▸ **Extrait du texte**:
▼

Les « Presque parfaits », c’est un espace réservé aux produits neufs légèrement altérés et à ceux qui ont été réparés ou reconditionnés. ©Droits réservés

Une approche « client centrique »

Denis Cozian, d’origine bretonne, s’est formé tout d’abord en école de commerce, avec une option finance, puis il a obtenu un master en logistique de distribution. Plus récemment, il a enrichi son cursus avec un MBA de Paris Dauphine. Pour autant, il demeure très attaché au mode participatif déployé par Leroy Merlin dont l’une des priorités, avec l’autonomie, est la sécurité de ses collaborateurs. Le leader du magasin de Saint-Louis a eu la satisfaction, le 6 décembre 2023, de fêter une année sans aucun accident du travail. « Occupe-toi bien de tes collaborateurs et ils s’occuperont bien de tes clients », aime-t-il à répéter, soulignant au passage l’importance de la promotion interne. « J’en suis moi-même un exemple ; 100 % des postes sont pourvus en interne. »

L’autre trait de caractère marquant chez Leroy Merlin, c’est son approche « client centrique », qu’on retrouve aussi chez Decathlon. « Nous voulons des produits qui durent et, dans la mesure possible, qui n’ont pas trop voyagé. Et s’ils ont été fabriqués à l’étranger, nous voulons savoir dans quelles conditions. » La « réparabilité » est aussi un maître mot, surtout à La Réunion, marché éloigné de ses sources d’approvisionnement. « Nous avons décidé, sur le sujet, d’avoir une politique extrêmement volontariste », souligne Denis Cozian. D’où la mise en place d’un « Home Index » (un peu l’équivalent du Nutri-Score dans l’alimentaire) qui a commencé il y a plus d’un an avec déjà plus de 40 % des articles référencés. « On sera à 100 % à la fin de l’année 2024. » Pour comprendre l’ampleur de la tâche, il faut savoir qu’un magasins Leroy Merlin à La Réunion, c’est 50 000 références.

▲

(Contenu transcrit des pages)
▼

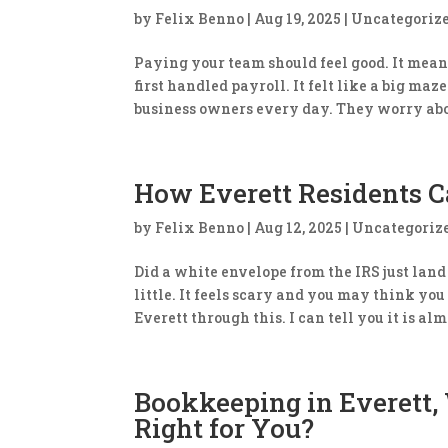
by
Felix Benno
|
Aug 19, 2025
|
Uncategoriz
Paying your team should feel good. It mean
first handled payroll. It felt like a big ma
business owners every day. They worry abo
How Everett Residents Ca
by
Felix Benno
|
Aug 12, 2025
|
Uncategoriz
​Did a white envelope from the IRS just lan
little. It feels scary and you may think yo
Everett through this. I can tell you it is alm
Bookkeeping in Everett,
Right for You?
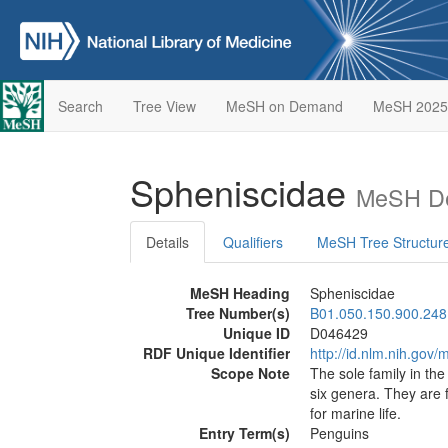
Search
Tree View
MeSH on Demand
MeSH 2025
Spheniscidae
MeSH De
Details
Qualifiers
MeSH Tree Structur
MeSH Heading
Spheniscidae
Tree Number(s)
B01.050.150.900.248
Unique ID
D046429
RDF Unique Identifier
http://id.nlm.nih.go
Scope Note
The sole family in th
six genera. They are 
for marine life.
Entry Term(s)
Penguins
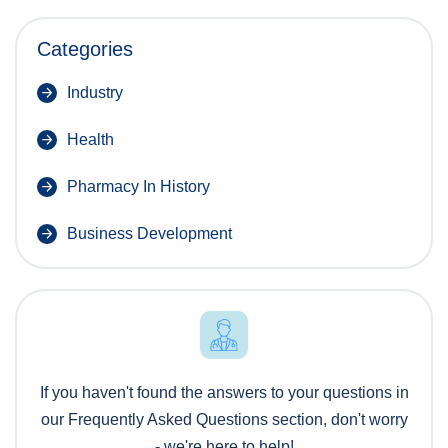
Categories
Industry
Health
Pharmacy In History
Business Development
If you haven't found the answers to your questions in
our Frequently Asked Questions section, don't worry
- we're here to help!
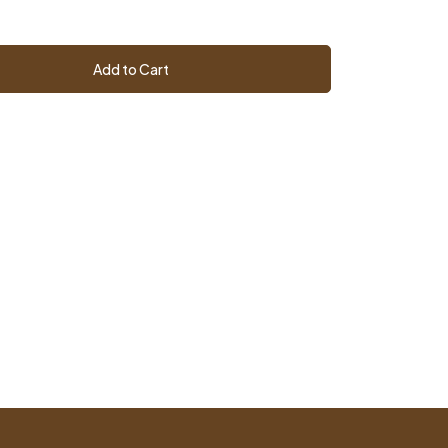
Add to Cart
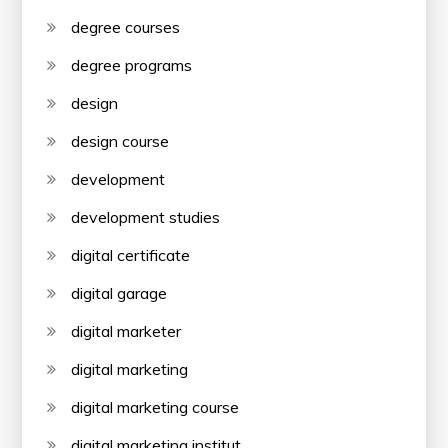
degree courses
degree programs
design
design course
development
development studies
digital certificate
digital garage
digital marketer
digital marketing
digital marketing course
digital marketing institut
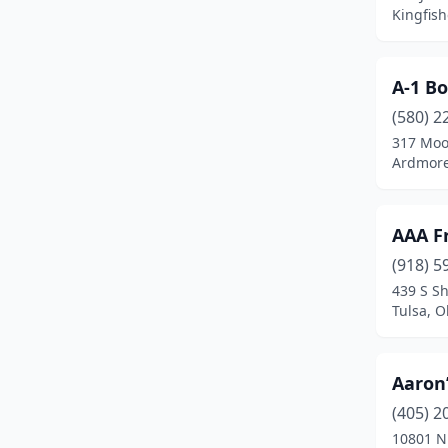
Checotah
(1)
Kingfis
Chelsea
(4)
Chickasha
(3)
A-1 B
(580) 2
Chouteau
(1)
317 Moo
Ardmore
Claremore
(5)
Cleveland
(1)
AAA F
Clinton
(5)
(918) 5
Colbert
(1)
439 S S
Tulsa, 
Colcord
(1)
Collinsville
(2)
Aaron’
Comanche
(1)
(405) 2
10801 N
Commerce
(4)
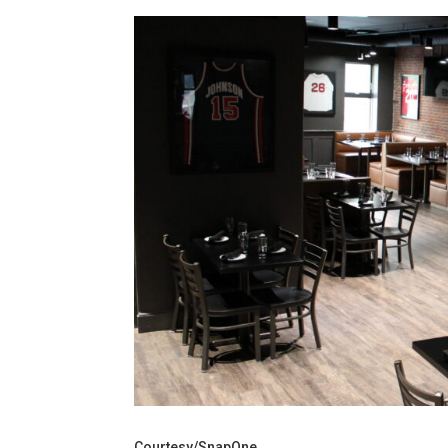
Courtesy/SnapOne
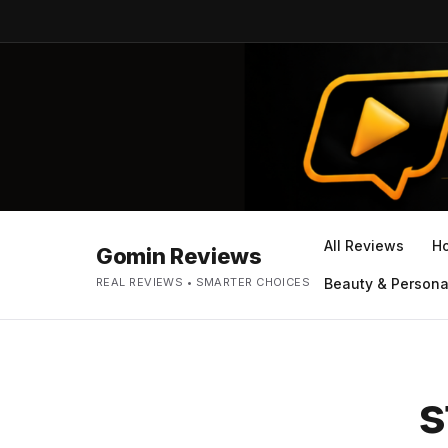
All Reviews
H
Gomin Reviews
REAL REVIEWS • SMARTER CHOICES
Beauty & Persona
s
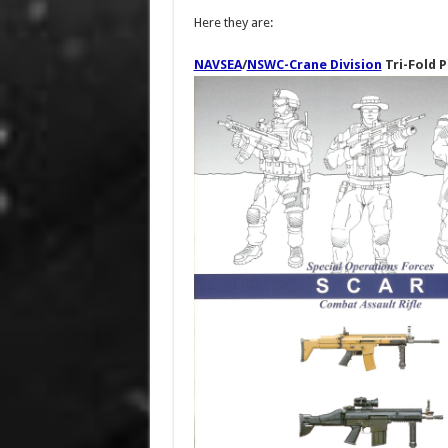
Here they are:
NAVSEA
/
NSWC-Crane Division
Tri-Fold P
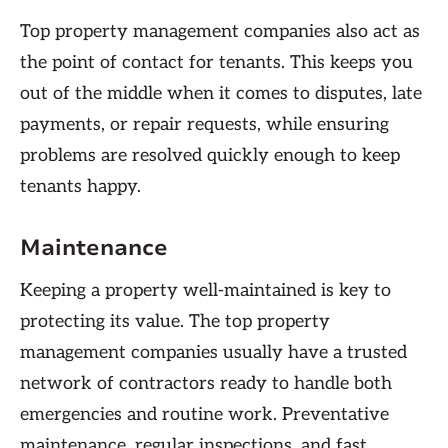
Top property management companies also act as
the point of contact for tenants. This keeps you
out of the middle when it comes to disputes, late
payments, or repair requests, while ensuring
problems are resolved quickly enough to keep
tenants happy.
Maintenance
Keeping a property well-maintained is key to
protecting its value. The top property
management companies usually have a trusted
network of contractors ready to handle both
emergencies and routine work. Preventative
maintenance, regular inspections, and fast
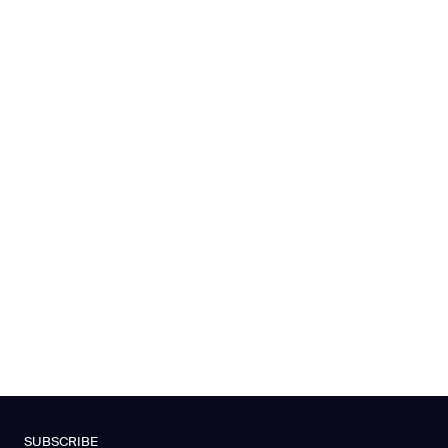
SUBSCRIBE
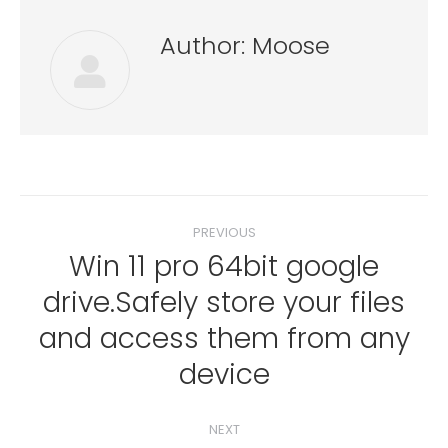
Author:
Moose
Post
PREVIOUS
navigation
Win 11 pro 64bit google
drive.Safely store your files
Previous
and access them from any
post:
device
NEXT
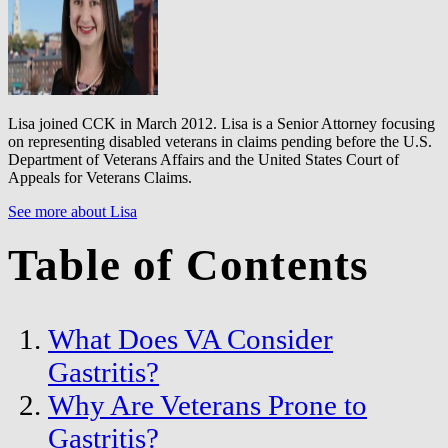
Lisa joined CCK in March 2012. Lisa is a Senior Attorney focusing
on representing disabled veterans in claims pending before the U.S.
Department of Veterans Affairs and the United States Court of
Appeals for Veterans Claims.
See more about Lisa
Table of Contents
What Does VA Consider
Gastritis?
Why Are Veterans Prone to
Gastritis?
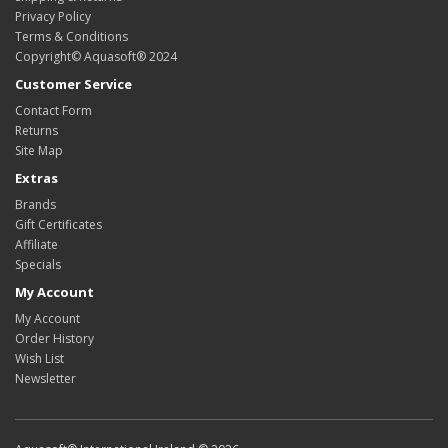
Privacy Policy
Terms & Conditions
Copyright© Aquasoft® 2024
Customer Service
Contact Form
Returns
Site Map
Extras
Brands
Gift Certificates
Affiliate
Specials
My Account
My Account
Order History
Wish List
Newsletter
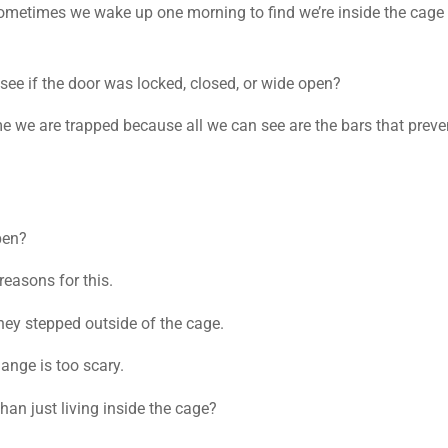
 sometimes we wake up one morning to find we’re inside the cage
see if the door was locked, closed, or wide open?
 we are trapped because all we can see are the bars that preve
pen?
reasons for this.
hey stepped outside of the cage.
ange is too scary.
han just living inside the cage?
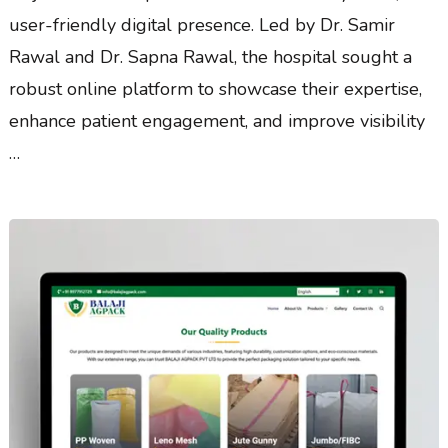
user-friendly digital presence. Led by Dr. Samir
Rawal and Dr. Sapna Rawal, the hospital sought a
robust online platform to showcase their expertise,
enhance patient engagement, and improve visibility
…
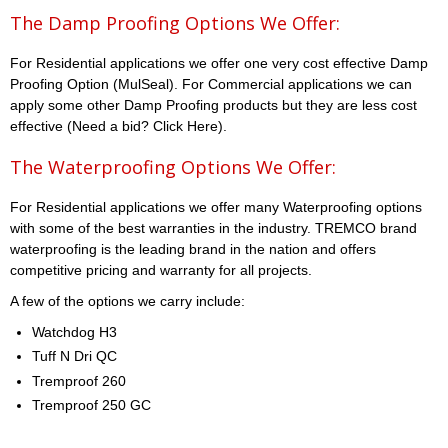
The Damp Proofing Options We Offer:
For Residential applications we offer one very cost effective Damp
Proofing Option (MulSeal). For Commercial applications we can
apply some other Damp Proofing products but they are less cost
effective (Need a bid? Click Here).
The Waterproofing Options We Offer:
For Residential applications we offer many Waterproofing options
with some of the best warranties in the industry. TREMCO brand
waterproofing is the leading brand in the nation and offers
competitive pricing and warranty for all projects.
A few of the options we carry include:
Watchdog H3
Tuff N Dri QC
Tremproof 260
Tremproof 250 GC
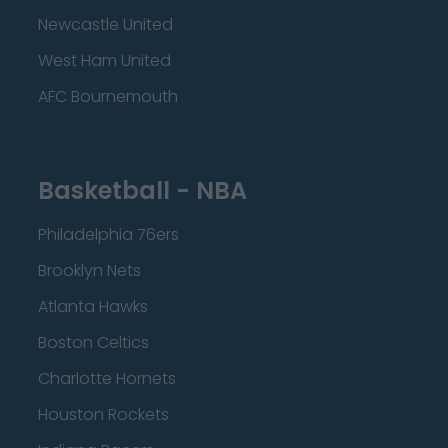
Newcastle United
West Ham United
AFC Bournemouth
Basketball - NBA
Philadelphia 76ers
Brooklyn Nets
Atlanta Hawks
Boston Celtics
Charlotte Hornets
Houston Rockets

▲

▸ **Votre consigne**: Renvoyez mot pour mot le passage de l'extrait sur Leroy Merlin qui va de « L’autre trait de » jusqu'à « 50 000 références. ».

▸ **Réponse ci-dessous**:
L’autre trait de caractère marquant chez Leroy Merlin, c’est son approche « client centrique », qu’on retrouve aussi chez Decathlon. « Nous voulons des produits qui durent et, dans la mesure possible, qui n’ont pas trop voyagé. Et s’ils ont été fabriqués à l’étranger, nous voulons savoir dans quelles conditions. » La « réparabilité » est aussi un maître mot, surtout à La Réunion, marché éloigné de ses sources d’approvisionnement. « Nous avons décidé, sur le sujet, d’avoir une politique extrêmement volontariste », souligne Denis Cozian. D’où la mise en place d’un « Home Index » (un peu l’équivalent du Nutri-Score dans l’alimentaire) qui a commencé il y a plus d’un an avec déjà plus de 40 % des articles référencés. « On sera à 100 % à la fin de l’année 2024. » Pour comprendre l’ampleur de la tâche, il faut savoir qu’un magasins Leroy Merlin à La Réunion, c’est 50 000 références.